Rinviato a giudizio Alberto Scagni, il 42enne in carcere per l’omicidio della sorella Alice, uccisa a coltellate sotto casa il primo maggio dello scorso anno. Nel corso dell’udienza preliminare tenutasi oggi a Genova, il giudice, Matteo Buffoni, ha infatti respinto la richiesta della difesa dell’uomo di accedere al rito abbreviato, che prevede lo sconto di un terzo della pena. Il processo a carico del 42enne prenderà il via il prossimo 9 giugno.
Alberto Scagni rinviato a giudizio: il processo nei suoi confronti inizierà il prossimo 9 giugno
Al termine dell’udienza preliminare tenutasi questa mattina, il giudice, Matteo Buffoni, ha respito la richiesta della difesa – sostenuta dagli avvocati Maurizio e Guido Mascia ed Elisa Brigandì – di accedere al rito abbreviato, che prevede lo sconto di un terzo della pena ipotetica. Si tratta di un esito scontato: una norma introdotta nel 2019 impedisce il rito abbreviato per gli imputati a rischio di ottenere il massimo della pena, l’ergastolo, e Scagni, su cui pendono ben tre aggravanti, inclusa la premeditazione, potrebbe in effetti ottenerlo. Allora perché richiederlo? Perché se durante il processo le aggravanti dovessero cadere, la richiesta dell’abbreviato potrebbe essere fatta valere comunque.

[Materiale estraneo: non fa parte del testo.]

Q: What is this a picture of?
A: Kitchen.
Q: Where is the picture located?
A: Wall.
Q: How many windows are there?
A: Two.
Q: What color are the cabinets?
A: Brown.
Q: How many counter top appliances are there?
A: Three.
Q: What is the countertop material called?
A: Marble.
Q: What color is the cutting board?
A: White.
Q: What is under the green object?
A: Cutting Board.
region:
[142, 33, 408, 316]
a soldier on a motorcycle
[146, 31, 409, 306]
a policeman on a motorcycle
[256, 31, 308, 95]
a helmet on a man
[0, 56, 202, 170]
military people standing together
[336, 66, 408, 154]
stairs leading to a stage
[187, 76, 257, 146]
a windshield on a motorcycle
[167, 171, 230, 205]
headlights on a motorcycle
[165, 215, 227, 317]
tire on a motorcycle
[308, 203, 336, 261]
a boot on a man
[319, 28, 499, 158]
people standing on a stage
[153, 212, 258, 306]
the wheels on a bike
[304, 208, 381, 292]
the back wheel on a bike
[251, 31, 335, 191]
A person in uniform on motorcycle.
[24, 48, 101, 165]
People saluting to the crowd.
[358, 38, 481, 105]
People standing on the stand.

Per ora è chiaro che il processo ci sarà ed è già stata fissata, anzi, la data di inizio: il 9 giugno. Scagni, che oggi era presente in aula insieme ai suoi legali, non ha mai negato di aver accoltellato la sorella, ma in più occasioni non si è mostrato lucido. Dopo essersi avvalso della facoltà di non rispondere, nelle ultime settimane ha riservato alla comunicazione scritta alcune considerazioni sparse sull’omicidio, sostenendo, in alcune lettere, di essere stato portato all’estremo gesto dalla famiglia, da cui si sentiva “torturato psicologicamente”. “Chissà come sta mia sorella”, si chiede in uno dei fogli scritti in cella.
In un altro, parla della possibile condanna: “Oggi, mentre ero in cella, parlavo con un detenuto che è passato davanti alla porta. Mi ha fatto i cosiddetti conti della serva, paventando una ipotetica decina di anni da qui alla mia scarcerazione. Non mi illudo. Ma non mi dispero. Un cinquanta e cinquanta”. Le accuse nei suoi confronti sono di omicidio volontario premeditato e aggravato dalla crudeltà e dal mezzo insidioso, ossia il coltello, che aveva nascosto in un sacchetto di plastica.

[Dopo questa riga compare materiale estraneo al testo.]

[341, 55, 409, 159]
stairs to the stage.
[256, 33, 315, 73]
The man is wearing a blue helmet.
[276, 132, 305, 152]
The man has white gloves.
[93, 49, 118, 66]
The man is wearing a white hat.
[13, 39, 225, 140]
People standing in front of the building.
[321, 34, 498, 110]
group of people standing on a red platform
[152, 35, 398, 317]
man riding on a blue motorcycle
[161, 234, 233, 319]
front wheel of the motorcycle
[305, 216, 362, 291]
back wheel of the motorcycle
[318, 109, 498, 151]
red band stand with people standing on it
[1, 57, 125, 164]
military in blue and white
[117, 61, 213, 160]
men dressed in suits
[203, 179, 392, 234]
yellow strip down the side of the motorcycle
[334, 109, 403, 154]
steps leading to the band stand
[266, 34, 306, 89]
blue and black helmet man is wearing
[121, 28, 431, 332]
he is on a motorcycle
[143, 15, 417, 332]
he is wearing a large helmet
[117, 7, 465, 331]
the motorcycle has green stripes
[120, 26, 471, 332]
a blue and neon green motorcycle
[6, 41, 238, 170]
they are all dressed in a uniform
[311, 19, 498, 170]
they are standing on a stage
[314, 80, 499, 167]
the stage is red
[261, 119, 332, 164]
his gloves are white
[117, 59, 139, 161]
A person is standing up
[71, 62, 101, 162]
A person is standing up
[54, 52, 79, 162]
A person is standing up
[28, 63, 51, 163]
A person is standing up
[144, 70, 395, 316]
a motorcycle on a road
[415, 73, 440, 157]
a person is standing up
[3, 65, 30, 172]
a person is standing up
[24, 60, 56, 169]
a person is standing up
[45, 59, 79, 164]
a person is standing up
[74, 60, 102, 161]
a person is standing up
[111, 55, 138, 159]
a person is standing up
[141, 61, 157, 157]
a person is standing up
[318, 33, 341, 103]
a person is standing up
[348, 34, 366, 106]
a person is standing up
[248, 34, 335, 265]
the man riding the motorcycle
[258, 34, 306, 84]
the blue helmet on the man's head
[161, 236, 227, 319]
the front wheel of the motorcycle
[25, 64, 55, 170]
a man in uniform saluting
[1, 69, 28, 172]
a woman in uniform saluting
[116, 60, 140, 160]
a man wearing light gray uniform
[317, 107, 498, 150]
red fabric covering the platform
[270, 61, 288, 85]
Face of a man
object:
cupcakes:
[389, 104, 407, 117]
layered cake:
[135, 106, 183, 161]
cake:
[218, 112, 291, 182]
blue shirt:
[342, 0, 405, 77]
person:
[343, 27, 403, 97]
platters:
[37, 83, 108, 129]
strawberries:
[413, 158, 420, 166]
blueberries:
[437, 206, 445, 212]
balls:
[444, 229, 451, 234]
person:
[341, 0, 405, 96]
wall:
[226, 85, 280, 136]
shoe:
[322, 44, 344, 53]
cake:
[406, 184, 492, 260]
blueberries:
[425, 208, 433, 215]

La ricostruzione del delitto
I fatti risalgono al primo maggio 2022. È sera quando Alice Scagni esce dalla casa dove vive con il marito e il figlio di appena un anno per portare a spasso il suo cane e, a pochi passi dal portone, incontra il fratello, Alberto. 42 anni, disoccupato, con problemi psichici, l’uomo è alla continua ricerca di soldi e le sue richieste, fattesi sempre più pressanti, innervosiscono la famiglia, che si sente minacciata. Tra i due inizia una lite, una delle tante, questa volta dall’esito fatale: Alberto impugna un coltello e colpisce ripetutamente la sorella, 24 volte, sotto gli occhi inermi del marito che si era affacciato dal balcone per capire cosa stesse succedendo.

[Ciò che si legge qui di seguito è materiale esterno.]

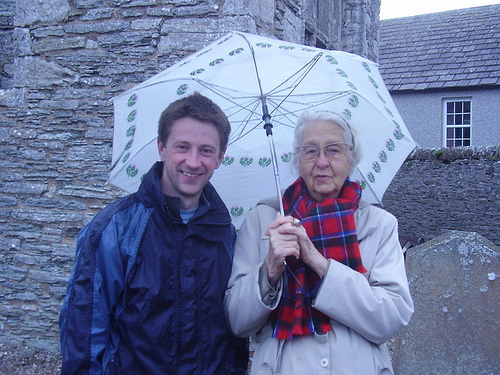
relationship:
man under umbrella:
[58, 90, 251, 375] [104, 30, 418, 233]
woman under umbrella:
[222, 106, 414, 374] [104, 30, 418, 233]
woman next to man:
[222, 106, 414, 374] [58, 90, 251, 375]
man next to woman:
[58, 90, 251, 375] [222, 106, 414, 374]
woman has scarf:
[222, 106, 414, 374] [268, 176, 367, 340]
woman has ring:
[222, 106, 414, 374] [293, 218, 302, 227]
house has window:
[376, 2, 499, 154] [440, 95, 473, 147]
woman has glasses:
[222, 106, 414, 374] [293, 141, 348, 162]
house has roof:
[376, 2, 499, 154] [376, 3, 499, 93]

“L’ho fatto perché non mi davano più soldi per vivere, non ne potevo più di andare avanti così”, aveva detto il 42enne agli inquirenti una volta fermato. Dai racconti dei genitori e della nonna dell’uomo emerge che più volte la famiglia si era messa in contatto con le forze dell’ordine, temendo da parte sua un gesto violento. Del resto, già nei giorni immediatamente precedenti al delitto, Scagni aveva scagliato la sua furia contro i familiari, incendiando la porta di casa della nonna e minacciando i genitori, che avevano anche chiesto aiuto al Centro di salute mentale di zona, senza essere presi sul serio. Se qualcuno l’avesse fatto, forse si sarebbe sventato il peggio. Ecco perché, oltre al fascicolo di inchiesta sull’omicidio, la Procura ha deciso di aprirne anche uno per omissione di atti d’ufficio e di denuncia.